“We need a new approach to resume our daily social and economic activity,” Japan’s Prime Minister Shinzo Abe said.
As Japan lifted the remainder of its states of emergency this week — in Tokyo, its surrounding prefectures, and Hokkaido — the country has started to open its businesses and attractions.
Japanese Prime Minister Shinzo Abe declared the nation’s state of emergency in early April, asking people to stay at home and non-essential businesses to close or reduce services. However, by the time the measures were lifted in most of the country on May 14, most people had already begun leaving their homes and stores had started reopening, according to The Associated Press.
Japan reported about 16,600 confirmed cases of coronavirus and 850 deaths during its outbreak, according to Johns Hopkins University.
With the state of emergency completely lifted and a $930 billion stimulus package implemented, Abe hopes to boost the economy and aid struggling businesses.
”Our goal is to create a new normal,” he said. “We need a new approach to resume our daily social and economic activity.”
When it comes to international travel, there is a list of 111 countries whose residents are still barred from visiting Japan, according to the county’s Ministry of Foreign Affairs. Travelers who have been in one of the countries — which includes the United States, Canada, and much of Europe — within 14 days before heading to Japan are not permitted to enter the country, or even catch a connecting flight through a Japanese airport.
If you do manage to catch a flight to Japan, you will likely have to wear a face mask on the plane. All Nippon Airways, Jetstar and AirAsia will require all passengers and cabin crew to don face masks for flights. Aboard All Nippon, passengers who refuse to wear a face mask will be denied boarding, according to The Japan Times. Passengers aboard Japan Airlines will not have to wear face masks, but the airline is implementing an empty seating protocol to encourage social distancing between passengers, per their website.
Individual prefectures are allowed to impose their own reopening rules, leading to attractions like the Hiroshima Peace Memorial Museum and Hiroshima Castle to reopen with regular hours on June 1. Kyoto’s National Museum of Modern Art has already opened and the National Museum of Art in Osaka is expected to reopen June 2.

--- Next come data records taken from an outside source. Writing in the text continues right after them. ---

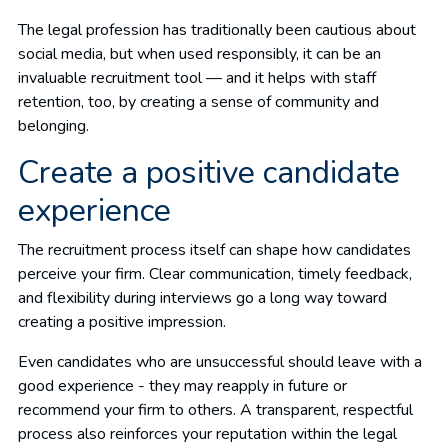
The legal profession has traditionally been cautious about
social media, but when used responsibly, it can be an
invaluable recruitment tool — and it helps with staff
retention, too, by creating a sense of community and
belonging.
Create a positive candidate
experience
The recruitment process itself can shape how candidates
perceive your firm. Clear communication, timely feedback,
and flexibility during interviews go a long way toward
creating a positive impression.
Even candidates who are unsuccessful should leave with a
good experience - they may reapply in future or
recommend your firm to others. A transparent, respectful
process also reinforces your reputation within the legal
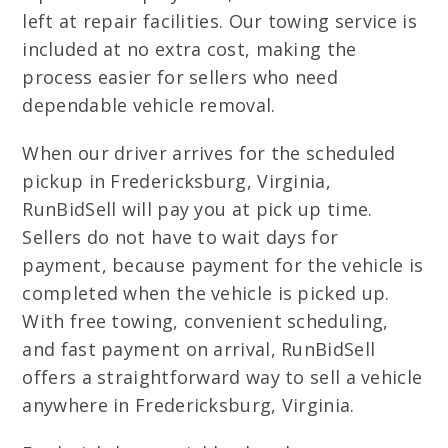
left at repair facilities. Our towing service is
included at no extra cost, making the
process easier for sellers who need
dependable vehicle removal.
When our driver arrives for the scheduled
pickup in Fredericksburg, Virginia,
RunBidSell will pay you at pick up time.
Sellers do not have to wait days for
payment, because payment for the vehicle is
completed when the vehicle is picked up.
With free towing, convenient scheduling,
and fast payment on arrival, RunBidSell
offers a straightforward way to sell a vehicle
anywhere in Fredericksburg, Virginia.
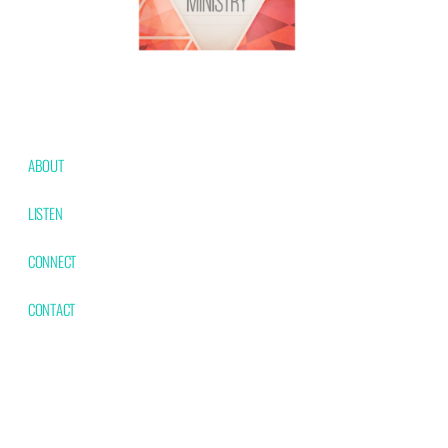
ABOUT
Our Team
Beliefs
Contact Us
LISTEN
Latest Messages
CONNECT
MAG Kids
MAG Youth
Women's Ministry
Men's Ministry
MAG 50+
CONTACT
Physical: 1538 W
Mailing: PO Box 92
Phone:
Washington Marshfield,
Marshfield, MO
417-859-
MO 65706
65706
4065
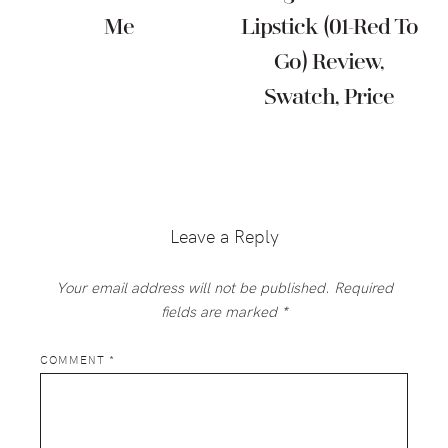
Me
Lipstick (01-Red To
Go) Review,
Swatch, Price
Reader
Interactions
Leave a Reply
Your email address will not be published.
Required
fields are marked
*
COMMENT
*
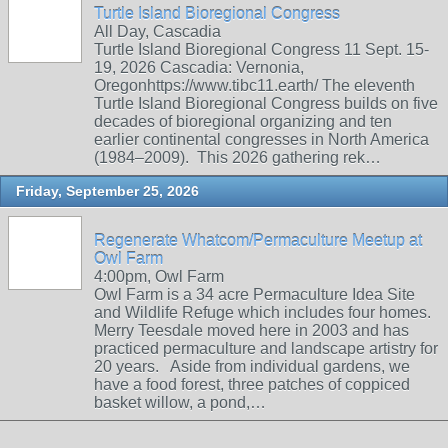
Turtle Island Bioregional Congress
All Day, Cascadia
Turtle Island Bioregional Congress 11 Sept. 15-
19, 2026 Cascadia: Vernonia,
Oregonhttps://www.tibc11.earth/ The eleventh
Turtle Island Bioregional Congress builds on five
decades of bioregional organizing and ten
earlier continental congresses in North America
(1984–2009). This 2026 gathering rek…
Friday, September 25, 2026
Regenerate Whatcom/Permaculture Meetup at
Owl Farm
4:00pm, Owl Farm
Owl Farm is a 34 acre Permaculture Idea Site
and Wildlife Refuge which includes four homes.
Merry Teesdale moved here in 2003 and has
practiced permaculture and landscape artistry for
20 years. Aside from individual gardens, we
have a food forest, three patches of coppiced
basket willow, a pond,…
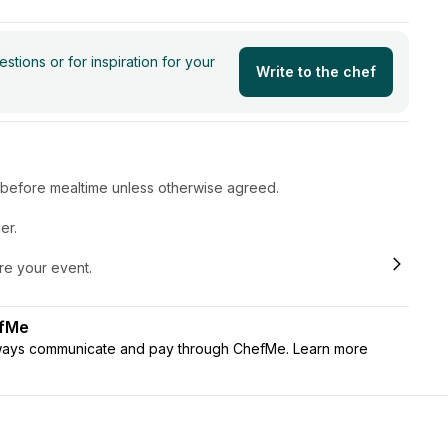
tions or for inspiration for your
Write to the chef
r before mealtime unless otherwise agreed.
er.
ore your event.
efMe
lways communicate and pay through ChefMe. Learn more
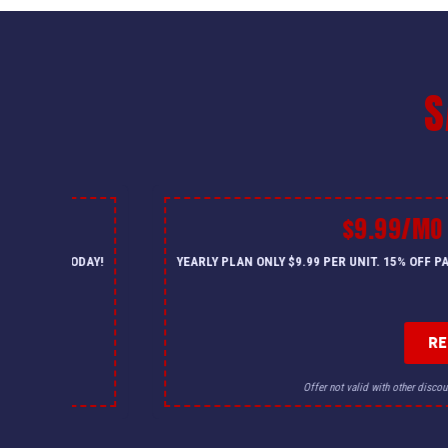
S
$9.99/MO
— CALL US TODAY!
YEARLY PLAN ONLY $9.99 PER UNIT. 15% OFF 
R
for details.
Offer not valid with other discou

Theme parks around the country have introduced new guidelines as they reopen, including asking rollercoaster riders to avoid screaming, which could prove difficult on spooky or thrill-seeking rides.
Visitors to the Tokyo Tower — which reopens on Thursday — are requested to take the stairs up to the top of the 500-foot-high observation deck under new reopening safety guidelines. There are about 600 stairs and it takes the average visitor about 15 minutes to climb to the top. Visitors must also wear a face mask and undergo thermal temperature tests before entering.
“Lifting the state of emergency marks the end of one chapter and the beginning of another,” Tokyo Gov. Yuriko Koike said in a meeting this week, Japan Times reported. “There is still much that needs to be done to truly overcome the novel coronavirus.”
Tokyo will start its transition back to normal with schools, libraries and museums. Restaurants will be allowed to stay open longer than before. The next phase includes the reopening of theaters and sports facilities before finally, night clubs, karaoke and music houses are allowed to reopen.
The country’s baseball season will start on June 19 with no spectators.